There are several limitations to this study. First, the small sample of 90 BRCA1/2 mutation carriers was homogenous; participants were Caucasian and reported high levels of education and income. Results need to be evaluated using larger and more diverse samples to improve power to detect intervention effects and extend generalizability of the results. Second, not all PTC participants completed the intervention and we did not assess the extent to which the women read or used the intervention materials. These concerns are mitigated by our use of intention-to-treat analyses, the fact that the majority (76%) of women randomized to PTC did complete the intervention, and similar rates of study retention between the PTC and SGC groups. Third, the impact of the intervention observed at 6 months was not sustained at 12-months. Future work can explore the best methods to maintain long-term effects. Despite these limitations, the present study is the first randomized clinical trial to demonstrate the beneficial effects of post-disclosure telephone counseling on psychological functioning among mutation carriers. Given the availability of direct-to-consumer genetic testing for a variety of health conditions including online testing for the three BRCA1/2 founder mutations (35), the value of adjunctive support services like psychosocial telephone counseling is likely to increase. Our findings add to the growing literature on adjunct interventions following genetic counseling by demonstrating that a post-disclosure telephone psychosocial intervention is feasible and provides short-to-intermediate term benefits for BRCA1/2 carriers.
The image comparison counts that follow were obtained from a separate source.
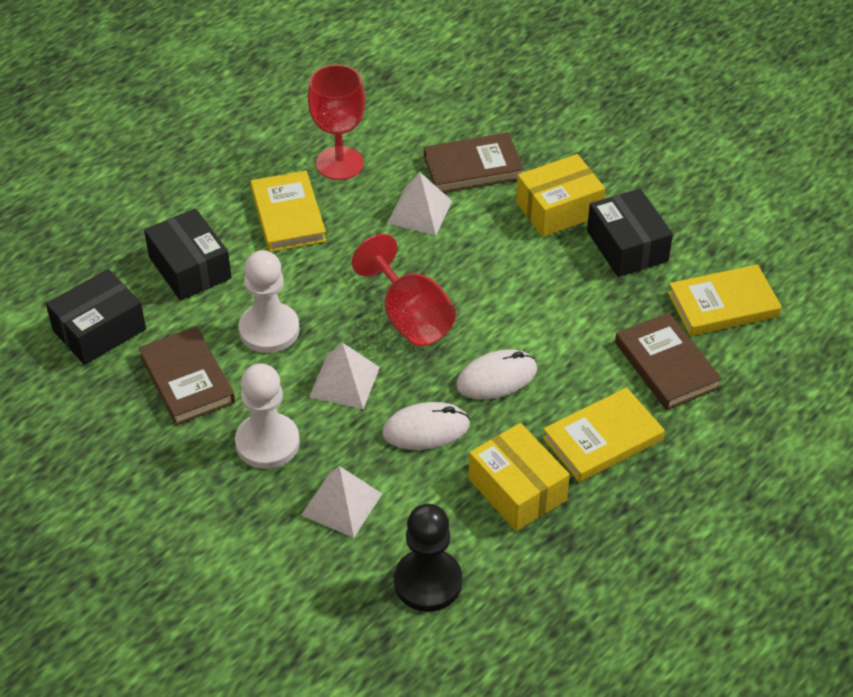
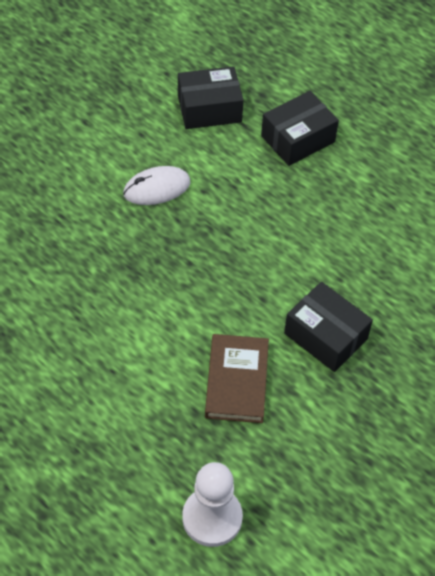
black pawn: [394,504,462,612] = 1 -> none = 0
brown book: [138,326,235,425] [424,132,524,193] [615,312,722,410] = 3 -> [205,334,269,423] = 1
red goblet: [308,64,365,180] [352,234,456,346] = 2 -> none = 0
white mouse: [382,402,470,450] [456,350,537,399] = 2 -> [123,166,191,205] = 1
white pawn: [235,363,300,469] [238,250,300,353] = 2 -> [182,462,243,547] = 1
white pyramid: [301,466,382,538] [309,343,380,409] [387,172,452,235] = 3 -> none = 0
yellow book: [250,170,326,252] [543,387,665,482] [668,264,782,336] = 3 -> none = 0
yellow box: [468,423,570,531] [516,154,605,237] = 2 -> none = 0

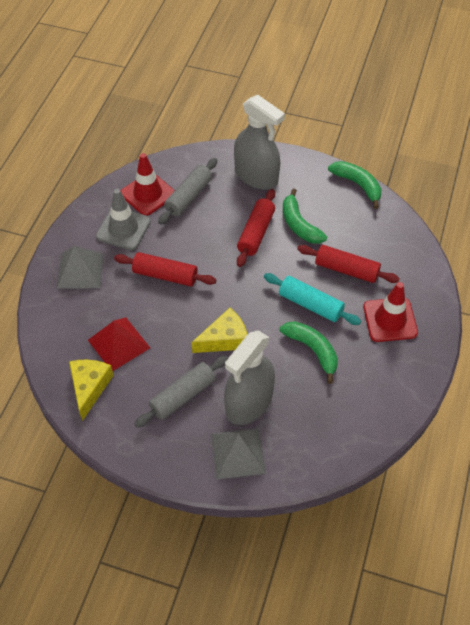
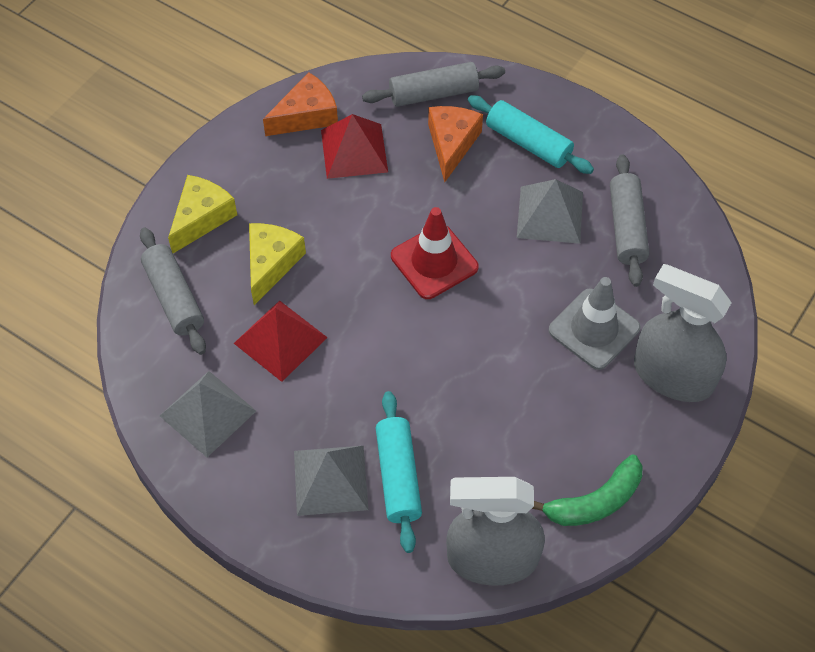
green banana: [280,321,338,384] [283,188,327,244] [328,161,381,209] = 3 -> [532,455,643,526] = 1
grey pyramid: [57,246,104,289] [211,428,266,479] = 2 -> [160,371,256,457] [294,446,368,516] [517,179,583,244] = 3
grey rolling pin: [134,355,228,428] [158,158,217,224] = 2 -> [140,228,206,355] [362,62,505,107] [610,154,649,287] = 3
orange cheese: none = 0 -> [263,72,338,136] [428,106,483,182] = 2
red pyramid: [88,317,150,371] = 1 -> [234,300,328,382] [321,114,388,179] = 2
red rolling pin: [114,252,216,286] [237,189,275,267] [297,245,400,283] = 3 -> none = 0
red traffic cone: [121,153,175,216] [363,282,418,342] = 2 -> [391,207,478,299] = 1
turquoise rolling pin: [264,273,361,325] = 1 -> [376,391,422,553] [468,95,594,174] = 2

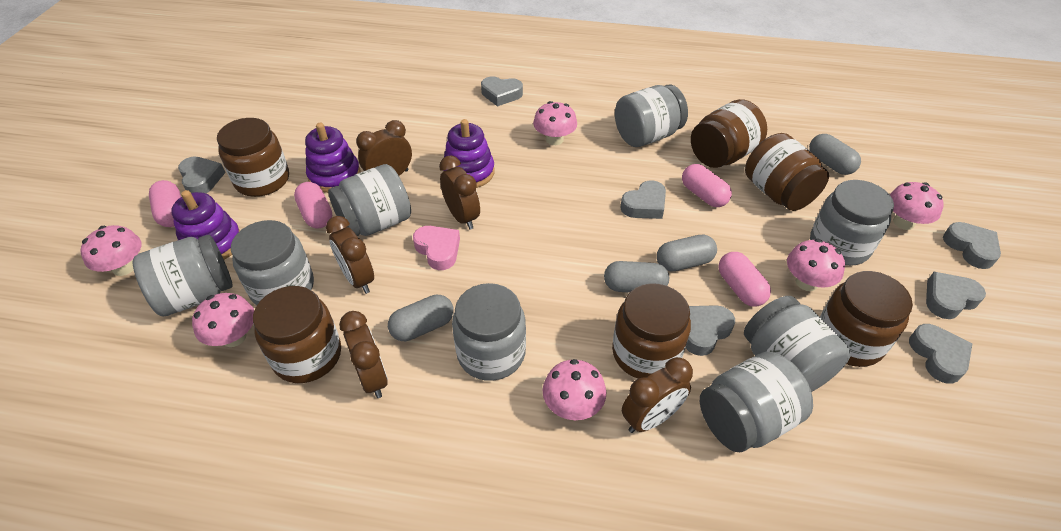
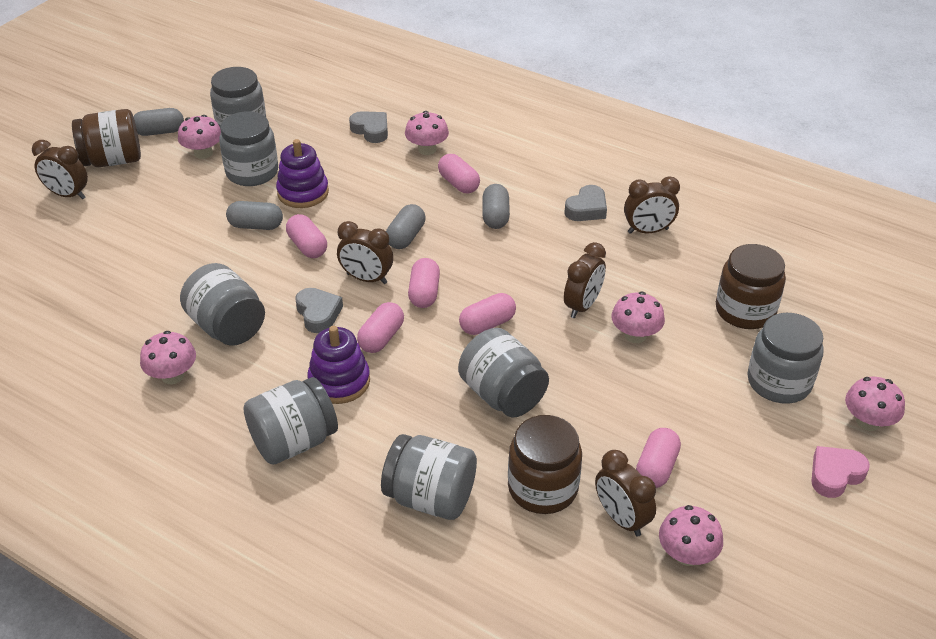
brown jar: [217,118,289,197] [253,286,341,383] [612,283,691,378] [691,99,767,168] [745,133,829,211] [820,271,913,367] = 6 -> [72,109,141,167] [508,415,582,514] [716,244,786,329] = 3
grey heart: [178,157,226,193] [481,76,523,107] [620,180,666,219] [686,305,735,356] [909,324,972,384] [926,272,986,319] [943,222,1001,269] = 7 -> [295,288,343,333] [349,111,388,143] [564,185,607,221] = 3
grey jar: [133,235,233,316] [231,220,314,305] [328,164,411,236] [452,283,526,381] [615,85,688,147] [700,352,813,452] [744,296,851,392] [810,180,894,266] = 8 -> [180,263,265,346] [210,67,266,129] [219,111,278,186] [243,377,338,465] [381,434,477,520] [458,328,549,418] [747,313,824,404] = 7
pink capsule: [149,180,181,227] [294,182,332,228] [682,164,732,207] [718,252,771,307] = 4 -> [286,214,327,258] [357,302,404,353] [408,258,440,308] [438,154,480,194] [459,293,516,335] [636,428,681,488] = 6
purple stacking toy: [171,190,240,260] [305,123,361,193] [443,119,495,188] = 3 -> [276,139,329,208] [308,326,370,404] = 2

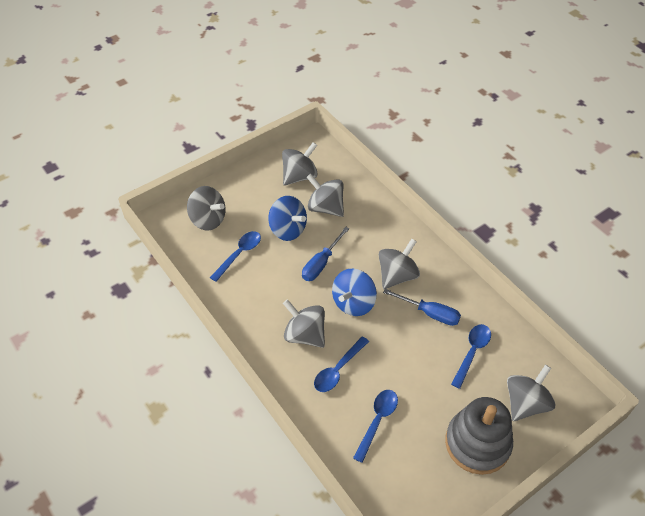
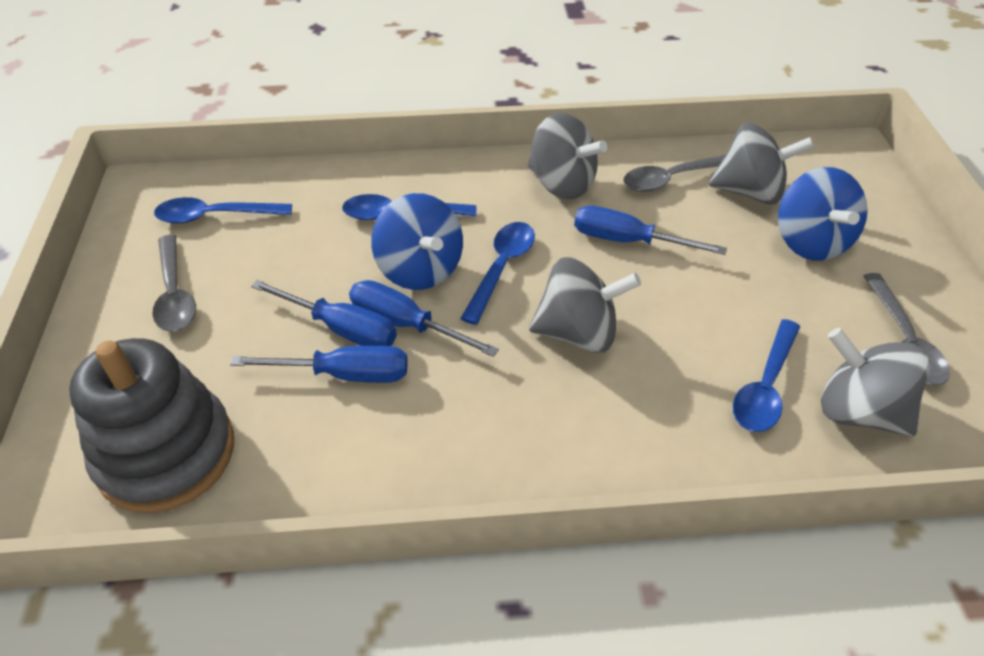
blue screwdriver: [302,227,350,281] [383,289,461,326] = 2 -> [230,345,408,383] [251,280,397,346] [349,280,499,357] [574,206,727,255] = 4
grey spinning top: [187,186,225,231] [282,142,318,186] [283,299,325,348] [307,174,344,217] [379,239,420,289] [507,365,555,421] = 6 -> [528,113,607,199] [529,257,641,353] [709,122,815,204] [821,328,930,437] = 4
grey spoon: none = 0 -> [152,235,196,331] [623,155,725,192] [864,273,950,386] = 3

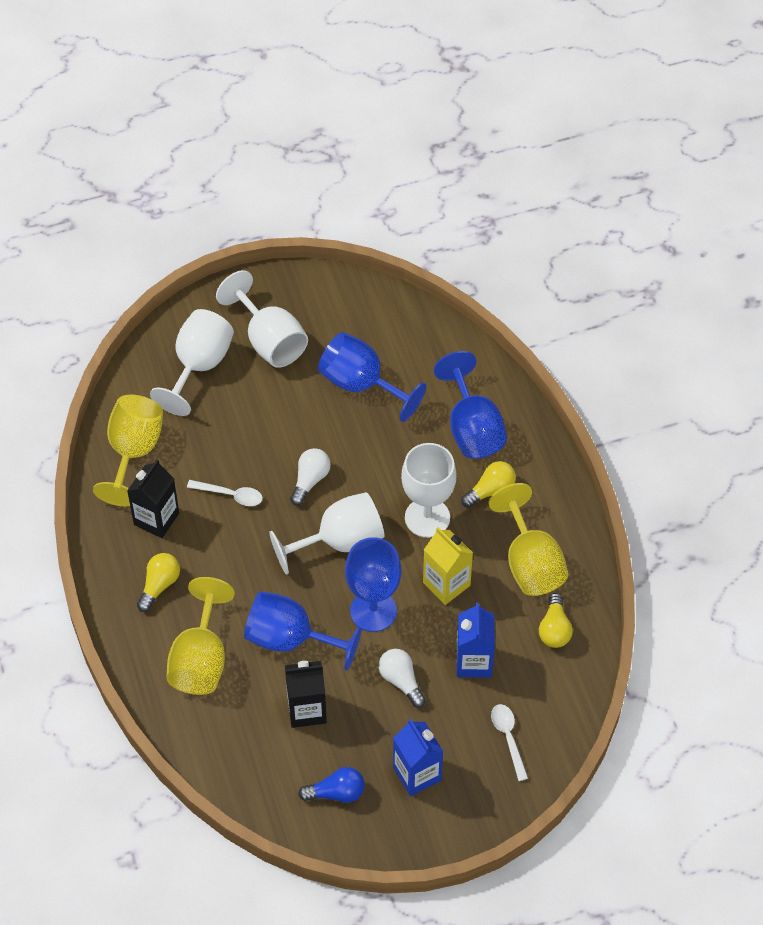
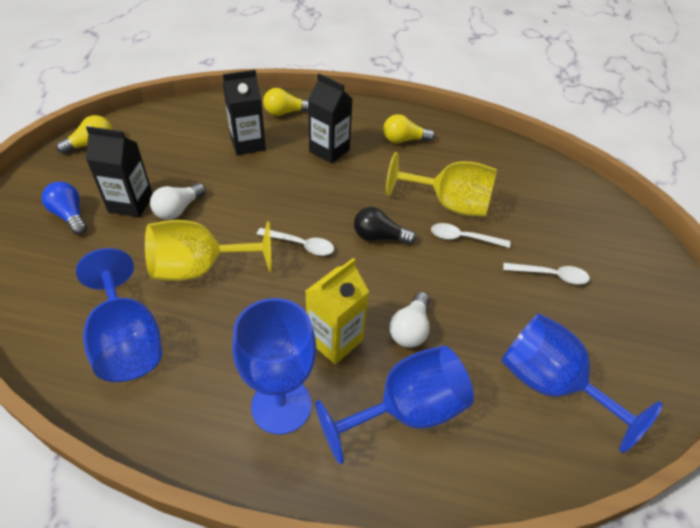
black carton: [127,459,179,538] [285,661,327,728] = 2 -> [86,126,153,217] [223,70,266,155] [308,73,352,163] = 3
black light bulb: none = 0 -> [354,207,416,245] = 1
blue carton: [393,719,443,796] [456,603,495,677] = 2 -> none = 0
white goblet: [150,309,234,416] [216,270,308,368] [269,492,385,575] [401,443,457,538] = 4 -> none = 0
white spoon: [187,480,263,506] [491,704,528,781] = 2 -> [257,228,334,256] [431,223,510,248] [503,263,590,284] = 3
yellow goblet: [93,394,163,506] [166,577,235,695] [489,483,568,596] = 3 -> [145,220,272,281] [386,152,497,217] = 2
This research was supported by the National Human Genome Research Institute grant #HG01846. Preparation of this manuscript was supported by Department of Defense grant #DAMD17-00-1-0262 (to CHH) and the National Cancer Institute grant #K07CA131172 (to KDG). We would like to acknowledge Caryn Lerman, Ph.D., and Kathleen Garrett, M.A, for assistance with developing the PTC materials; Tiffani DeMarco, M.S., Barbara Brogan, M.S. RN, Elizabeth Hoodfar, M.S., CGC and Danielle Hanna, M.S., CGC for providing genetic counseling to study participants; Camille Corio, M.S. for data management; V. Holland LaSalle, B.S. for conducting telephone interviews; and Susan Marx and Wilma Higginbotham for assistance with manuscript preparation. Most importantly, we would like to thank study participants for their contribution to this research.
An early version of this paper was presented at the Society of Behavioral Medicine Annual Scientific Conference in Baltimore, Maryland in 2004.